Indeed the SACP Medium-Term Vision (MTV) adopted at the 1st Special National Congress in April 2005 at Durban directed that by the end of the 2nd decade of freedom the SACP should have influence it all key sites of power, including the state. But the same Special National Congress noted in its Declaration that,

“… our society continues to be dominated by a brutal and inhumane capitalist accumulation regime. It is an accumulation path that has remained fundamentally untransformed, notwithstanding our democratic breakthrough. Indeed this accumulation regime has seen a significant and ongoing growth in the relative share of GDP going to the (capitalist) bosses, and a declining share going to the working class.

The SACP should be careful not to embed itself in the state politics to the extent that its vision becomes indistinguishable to that of the ANC or government. That the NDR is the most direct route to socialism does not mean the vision of the ANC or that of government is socialism. The MTV does not end with the influence in the state as a key site of power, it is expected that the “capitalist accumulation regime” that the Special Congress Declaration spoke of, changes especially in the aftermath of global economic recession.

I still have faith in the SACP that it will not assist in rebuilding capitalism in South Africa following its collapse internationally during the global economic recession.

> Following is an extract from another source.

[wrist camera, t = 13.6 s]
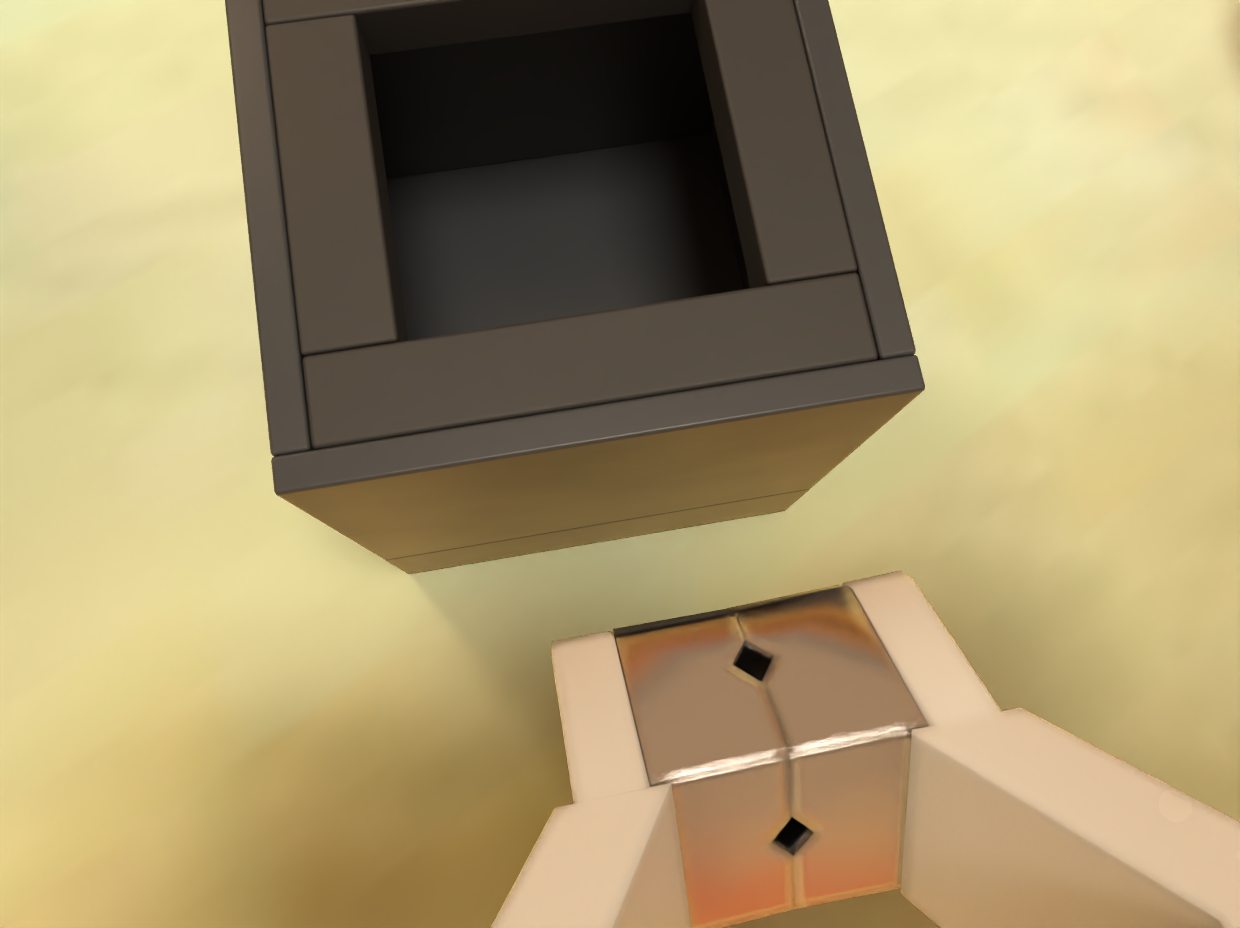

In the meantime, I will support expropriation without compensation for industrialisation and agrarian reform. I will support free education both in terms of costs and its contents which currently remains unfree, held hostage by capitalist ideology. If demagogues unsettle white monopoly capital in the mining and agriculture sector, then they must be doing something right. I will be with them for now, until the SACP sets an accumulation Path that differs from “this accumulation regime [that] has seen a significant and ongoing growth in the relative share of GDP going to the (capitalist) bosses, and a declining share going to the working class.”

Bayanda Mzoneli is a member of the ANCYL at Ward 23, North Coast Region, KwaZulu-Natal

*This article first appeared on Hlomelang, the ANCYL bi-weekly Newsletter, on 14 July 2011 ( http://ow.ly/5JoDk )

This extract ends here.